(Saved data entries)

-- Opening Marker --

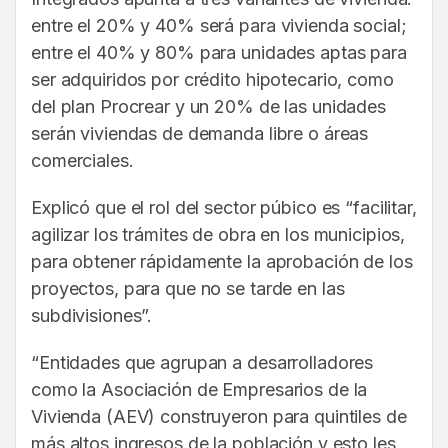
entre el 20% y 40% será para vivienda social;
entre el 40% y 80% para unidades aptas para
ser adquiridos por crédito hipotecario, como
del plan Procrear y un 20% de las unidades
serán viviendas de demanda libre o áreas
comerciales.
Explicó que el rol del sector púbico es “facilitar,
agilizar los trámites de obra en los municipios,
para obtener rápidamente la aprobación de los
proyectos, para que no se tarde en las
subdivisiones”.
“Entidades que agrupan a desarrolladores
como la Asociación de Empresarios de la
Vivienda (AEV) construyeron para quintiles de
más altos ingresos de la población y esto les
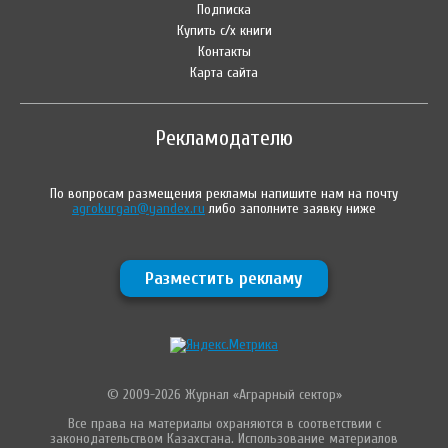
Подписка
Купить с/х книги
Контакты
Карта сайта
Рекламодателю
По вопросам размещения рекламы напишите нам на почту
agrokurgan@yandex.ru
либо заполните заявку ниже
Разместить рекламу
© 2009-2026 Журнал «Аграрный сектор»
Все права на материалы охраняются в соответствии с
законодательством Казахстана. Использование материалов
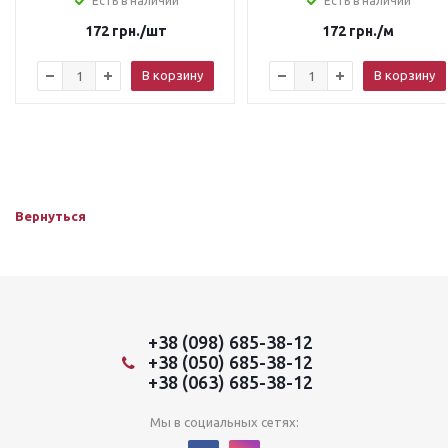
Есть в наличии
Есть в наличии
172
грн.
/шт
172
грн.
/м
В корзину
В корзину
Вернуться
+38 (098) 685-38-12
+38 (050) 685-38-12
+38 (063) 685-38-12
Мы в социальных сетях:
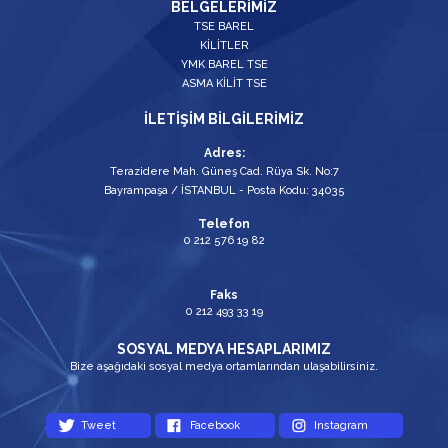
BELGELERİMİZ
TSE BAREL
KİLİTLER
YMK BAREL TSE
ASMA KİLİT TSE
İLETİŞİM BİLGİLERİMİZ
Adres:
Terazidere Mah. Güneş Cad. Rüya Sk. No:7
Bayrampaşa / İSTANBUL - Posta Kodu: 34035
Telefon
0 212 576 19 82
Faks
0 212 493 33 19
SOSYAL MEDYA HESAPLARIMIZ
Bize aşağıdaki sosyal medya ortamlarından ulaşabilirsiniz.
Tweet
Facebook
Instagram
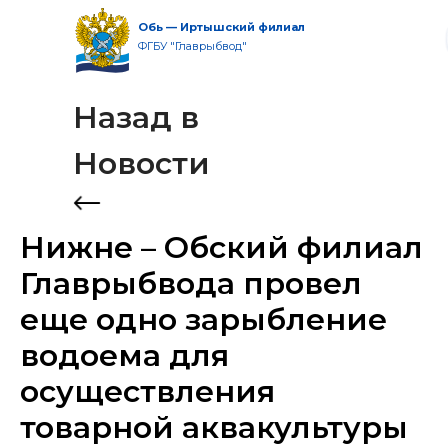
Обь — Иртышский филиал
ФГБУ "Главрыбвод"
Назад в
Новости
+7 (3452) 46-01-42
Нижне – Обский филиал
info@nof.glavrybvod.ru
Главрыбвода провел
еще одно зарыбление
водоема для
осуществления
товарной аквакультуры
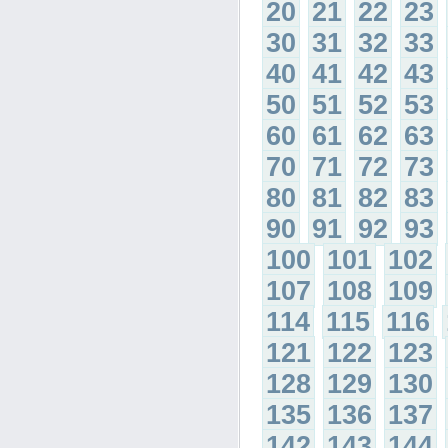
20
21
22
23
30
31
32
33
40
41
42
43
50
51
52
53
60
61
62
63
70
71
72
73
80
81
82
83
90
91
92
93
100
101
102
107
108
109
114
115
116
121
122
123
128
129
130
135
136
137
142
143
144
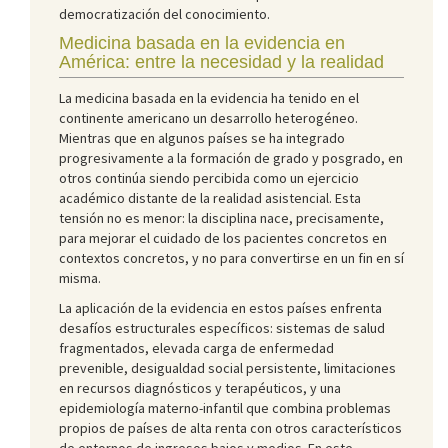
democratización del conocimiento.
Medicina basada en la evidencia en
América: entre la necesidad y la realidad
La medicina basada en la evidencia ha tenido en el
continente americano un desarrollo heterogéneo.
Mientras que en algunos países se ha integrado
progresivamente a la formación de grado y posgrado, en
otros continúa siendo percibida como un ejercicio
académico distante de la realidad asistencial. Esta
tensión no es menor: la disciplina nace, precisamente,
para mejorar el cuidado de los pacientes concretos en
contextos concretos, y no para convertirse en un fin en sí
misma.
La aplicación de la evidencia en estos países enfrenta
desafíos estructurales específicos: sistemas de salud
fragmentados, elevada carga de enfermedad
prevenible, desigualdad social persistente, limitaciones
en recursos diagnósticos y terapéuticos, y una
epidemiología materno-infantil que combina problemas
propios de países de alta renta con otros característicos
de entornos de ingresos bajos y medios. En este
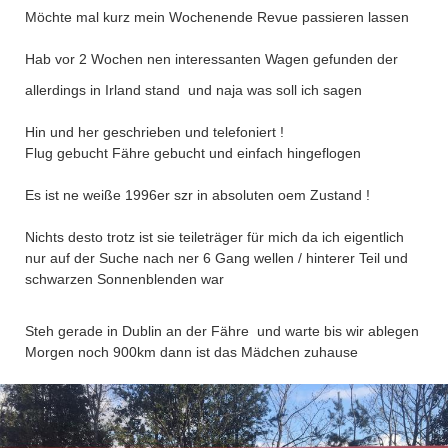
Möchte mal kurz mein Wochenende Revue passieren lassen
Hab vor 2 Wochen nen interessanten Wagen gefunden der
allerdings in Irland stand
und naja was soll ich sagen
Hin und her geschrieben und telefoniert !
Flug gebucht Fähre gebucht und einfach hingeflogen
Es ist ne weiße 1996er szr in absoluten oem Zustand !
Nichts desto trotz ist sie teileträger für mich da ich eigentlich
nur auf der Suche nach ner 6 Gang wellen / hinterer Teil und
schwarzen Sonnenblenden war
Steh gerade in Dublin an der Fähre
und warte bis wir ablegen
Morgen noch 900km dann ist das Mädchen zuhause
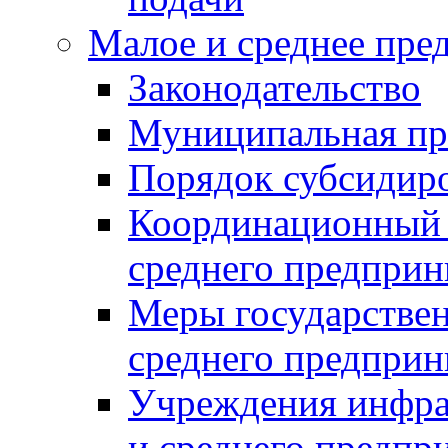
Малое и среднее пре
Законодательство
Муниципальная пр
Порядок субсидир
Координационный с
среднего предприн
Меры государстве
среднего предприн
Учреждения инфра
и среднего предпр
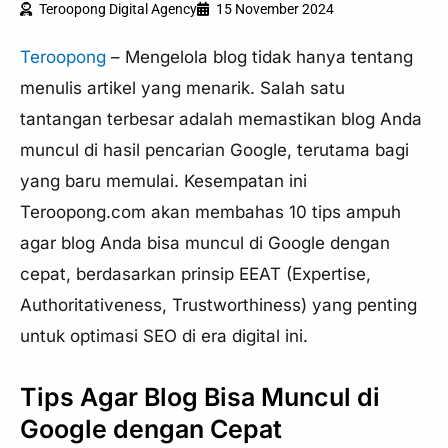
Teroopong Digital Agency
15 November 2024
Teroopong
– Mengelola blog tidak hanya tentang
menulis artikel yang menarik. Salah satu
tantangan terbesar adalah memastikan blog Anda
muncul di hasil pencarian Google, terutama bagi
yang baru memulai. Kesempatan ini
Teroopong.com akan membahas 10 tips ampuh
agar blog Anda bisa muncul di Google dengan
cepat, berdasarkan prinsip EEAT (Expertise,
Authoritativeness, Trustworthiness) yang penting
untuk optimasi SEO di era digital ini.
Tips Agar Blog Bisa Muncul di
Google dengan Cepat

-- Closing Marker --

Job item » Rewrite the lines of the records as a JSON list of strings, one string per line with blank lines omitted, starting at the beginning of the records and ending at the line that contains "законодательством Казахстана. Использование". Leave the pictures out of the list.

Reply »
[
  "entre el 20% y 40% será para vivienda social;",
  "entre el 40% y 80% para unidades aptas para",
  "ser adquiridos por crédito hipotecario, como",
  "del plan Procrear y un 20% de las unidades",
  "serán viviendas de demanda libre o áreas",
  "comerciales.",
  "Explicó que el rol del sector púbico es “facilitar,",
  "agilizar los trámites de obra en los municipios,",
  "para obtener rápidamente la aprobación de los",
  "proyectos, para que no se tarde en las",
  "subdivisiones”.",
  "“Entidades que agrupan a desarrolladores",
  "como la Asociación de Empresarios de la",
  "Vivienda (AEV) construyeron para quintiles de",
  "más altos ingresos de la población y esto les",
  "Подписка",
  "Купить с/х книги",
  "Контакты",
  "Карта сайта",
  "Рекламодателю",
  "По вопросам размещения рекламы напишите нам на почту",
  "agrokurgan@yandex.ru",
  "либо заполните заявку ниже",
  "Разместить рекламу",
  "© 2009-2026 Журнал «Аграрный сектор»",
  "Все права на материалы охраняются в соответствии с",
  "законодательством Казахстана. Использование материалов"
]